Бабка начинает трястись все сильнее. Жалости нет. Нагибать людей уметь надо.
— Вы страшный человек… страшный… — начинает повизгивать, — кроме этого суда есть еще и высший! В аду такие, как вы…
— Захлопнись, — убедившись, что дошло, продолжаю: — А теперь. Ты, кошелка старая, скажешь мне все, что знаешь о Полине. Как и почему и так далее…
— Да швабра драная, водила тут…
Качаю головой и бойкость старухи сходит на нет.
— Ну… хорошо, я все скажу, — дергается сильно, бабка в явной истерике. Как еще умудрилась продержаться столько, — только, пожалуйста, отпустите нас с миром и…
— Это зависит от того, насколько искренним и правдивым будет твой рассказ, старуха.
— Не видела Полину я тут толком. Она юркнет ранним утром, побежит на остановку, а приходила поздно. Авоськи тащила. К ней пара местных ребят подходила, знакомиться, а она, ишь, королевна, нос воротила… и вообще она странная!
— Странная?
— Да. Ни с кем не общается. Тихая больно. Но правду говорят, в тихом омуте! Так что. Может, она где и развлекалась, но не здесь…

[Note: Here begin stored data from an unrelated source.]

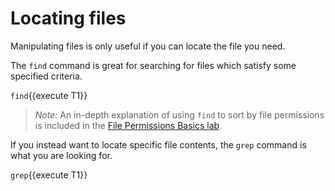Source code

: # Locating files

Manipulating files is only useful if you can locate the file you need.

The `find` command is great for searching for files which
satisfy some specified criteria.

`find`{{execute T1}}


>_Note:_ An in-depth explanation of using `find` to sort by file permissions
is included in the [File Permissions Basics lab](https://lab.redhat.com/file-permissions).  

If you instead want to locate specific file contents, the `grep`
command is what you are looking for.

`grep`{{execute T1}}
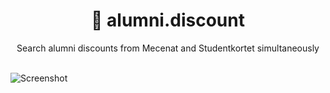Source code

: <h1 align="center">🫰 alumni.discount</h1>

<div align="center">
  Search alumni discounts from Mecenat and Studentkortet simultaneously
</div>
<br>

![Screenshot](https://github.com/miii/alumnirabatt/assets/158975/4560e8d5-d074-4b82-bd0c-daaf48de38db)
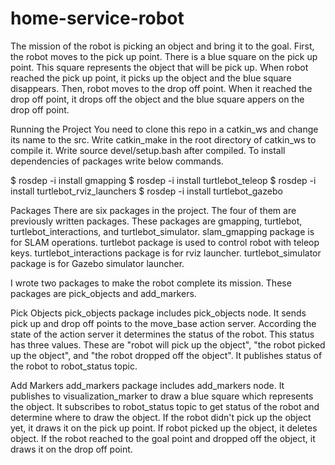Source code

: # home-service-robot
 The mission of the robot is picking an object and bring it to the goal. First, the robot moves to the pick up point. There is a blue square on the pick up point. This square represents the object that will be pick up. When robot reached the pick up point, it picks up the object and the blue square disappears. Then, robot moves to the drop off point.
 When it reached the drop off point, it drops off the object and the blue square appers on the drop off point.
 
 
 Running the Project
You need to clone this repo in a catkin_ws and change its name to the src. Write catkin_make in the root directory of catkin_ws to compile it. Write source devel/setup.bash after compiled. To install dependencies of packages write below commands.

$ rosdep -i install gmapping
$ rosdep -i install turtlebot_teleop
$ rosdep -i install turtlebot_rviz_launchers
$ rosdep -i install turtlebot_gazebo


Packages
There are six packages in the project. The four of them are previously written packages. These packages are gmapping, turtlebot, turtlebot_interactions, and turtlebot_simulator. slam_gmapping package is for SLAM operations. turtlebot package is used to control robot with teleop keys. turtlebot_interactions package is for rviz launcher. turtlebot_simulator package is for Gazebo simulator launcher.

I wrote two packages to make the robot complete its mission. These packages are pick_objects and add_markers.

Pick Objects
pick_objects package includes pick_objects node. It sends pick up and drop off points to the move_base action server. According the state of the action server it determines the status of the robot. This status has three values. These are "robot will pick up the object", "the robot picked up the object", and "the robot dropped off the object". It publishes status of the robot to robot_status topic.

Add Markers
add_markers package includes add_markers node. It publishes to visualization_marker to draw a blue square which represents the object. It subscribes to robot_status topic to get status of the robot and determine where to draw the object. If the robot didn't pick up the object yet, it draws it on the pick up point. If robot picked up the object, it deletes object. If the robot reached to the goal point and dropped off the object, it draws it on the drop off point.
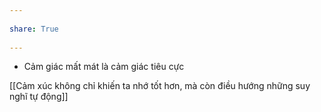 ---  
share: True  
---  
- Cảm giác mất mát là cảm giác tiêu cực  
  
[[Cảm xúc không chỉ khiến ta nhớ tốt hơn, mà còn điều hướng những suy nghĩ tự động]]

— Развлекалась… — повторяю словечко бабки. Еще как развлекалась. Только подо мной. До меня целая была. Так что. — Дальше, Марта Фоминична. Куда ушла? Где искать? С кем хоть как-то контачила, у кого могла остановиться? Ты девчонку на ночь глядя из дома выгнала, и я хочу знать, куда она могла пойти.
— Да ни с кем. Говорю же. Вообще никого рядом с ней не видела. Разок, правда, какая-то гулена рыжая рядом с ней ошивалась, вместе притащились ночью, но больше я той девки не видела. Не местная она. Где живет и кто такая, не знаю. Паспорт она мне не показала.
— То есть вы у той девушки документы спрашивали?
— А то! Но она отболталась, что дома забыла. Рецидивистка, видать! Я Алевтине сказала, но больше эта гулена тут не появилась. Испугалась. Все они такие!
Деменция на лицо. Прикрываю глаза и призываю самоконтроль. У меня сейчас денек на грани фола.